Every day, I will have to sent into Cassandra a fresh version of the data. It involves 100 millions of rows/partitions each time.
Of course, I don't need to maintain ALL version of the data, only the last 4 days (so the four most recent version_id
).
I identify three solutions to do that :
solution 1 : TTL
the idea is to set a TTL at insert time. In that a way, oldest versions of the data are automatically dropped, without having problems related to thombstones.
pros :
- no read performance penalty (?)
- no problem related to thombstones
cons :
- if fails occur with ingestion several days, I may loose all the data from the Cassandra cluster because of TTL automatic delete
solution 2 : dynamic tables
the table creation becomes :
CREATE TABLE keyspace.data_{version_id} (
id bigint,
serialized_value blob,
PRIMARY KEY (id)
) ...;
the table name include the version_id
.
pros :
- the table (corresponding to a version) is easy to delete
- no read performance penalty
- no problem related to thombstones
cons :
- dynamically adding a table to the cluster might need all the nodes to be up every time.

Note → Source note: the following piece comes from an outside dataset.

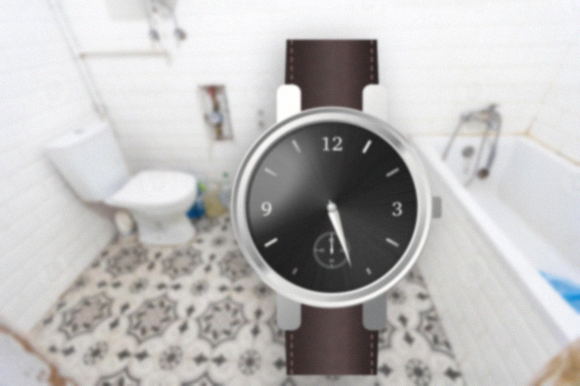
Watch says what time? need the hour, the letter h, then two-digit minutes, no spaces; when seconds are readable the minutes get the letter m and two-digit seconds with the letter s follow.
5h27
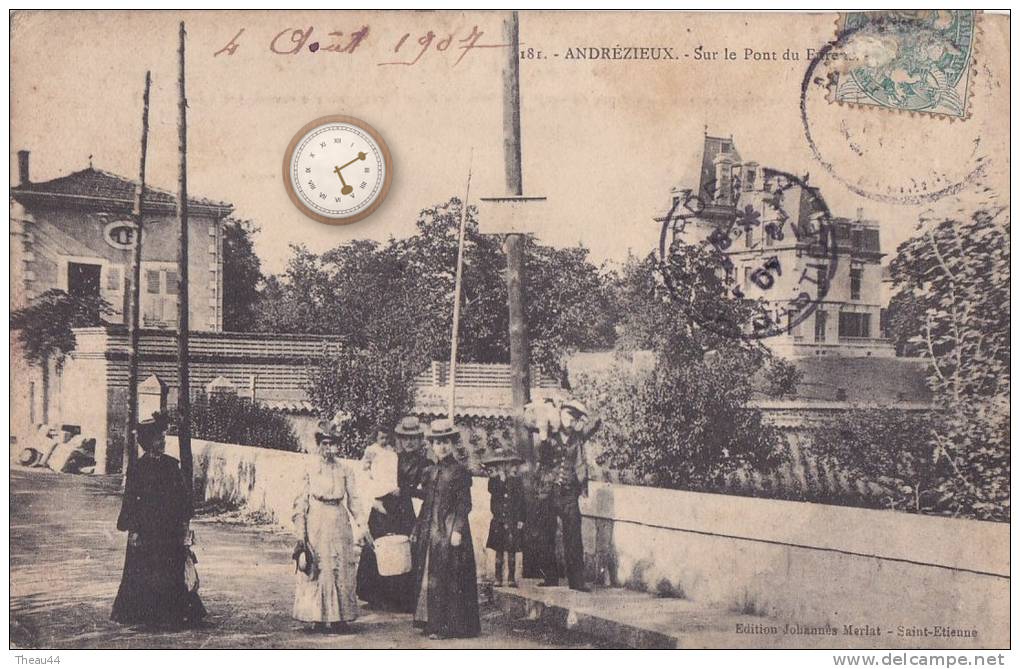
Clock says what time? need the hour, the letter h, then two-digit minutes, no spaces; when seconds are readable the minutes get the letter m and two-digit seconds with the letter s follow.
5h10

- a bit more difficult to handle client side (query specific table name, instead of the same one)
solution 3 : large amount of deletes
in that case, all the data stay in a single table, and a version_id
is added to the primary key.
CREATE TABLE keyspace.data (
version_id int,
id bigint,
serialized_value blob,
PRIMARY KEY ((version_id,id))
) ...;
pros :
- only one single table to create and maintain, for the entire application lifecycle
cons :
- read performance penalty may occurs because of lot of thombstones
- problem related to thombstones, because large amount of data need to be deleted, in order to purge all data related to old version_id.
the delete will only match the exact partition key, so it will generate
partition thombstones
and NOTcell thombstones
. but thus, I'm afraid of the performance of doing that..

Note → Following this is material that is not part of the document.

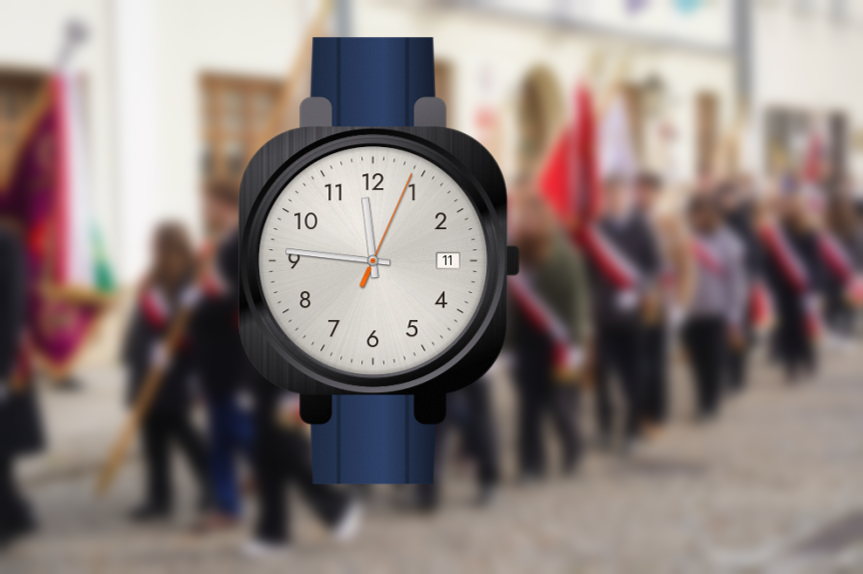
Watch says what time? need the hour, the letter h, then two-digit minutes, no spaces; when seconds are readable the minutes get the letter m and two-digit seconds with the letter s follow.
11h46m04s
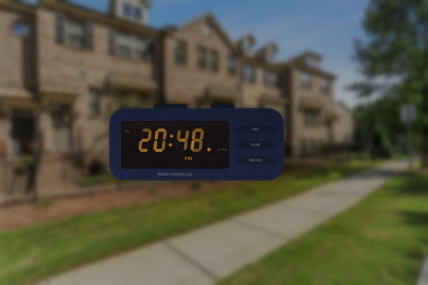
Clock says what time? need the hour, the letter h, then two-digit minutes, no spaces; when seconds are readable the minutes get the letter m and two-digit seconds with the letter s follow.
20h48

What is the best way for you to acheive that ? :-)
Upvotes: 0
Views: 465
Reputation: 16353
It would be preferable to cluster your data based on a date or timestamp sorted in reverse order and still with TTL set. For example:
CREATE TABLE ks.blobs_by_id (
id bigint,
version timestamp,
serialized_value blob,
PRIMARY KEY (id, version)
) WITH CLUSTERING ORDER BY (version DESC)
If you have a default TTL on the table, older versions will automatically expire so when you retrieve the rows with:
SELECT ... FROM blobs_by_id WHERE id = ? LIMIT 4
Only the 4 most recent rows will be returned (in descending order) and you won't be iterating over the deleted rows. Cheers!
Upvotes: 2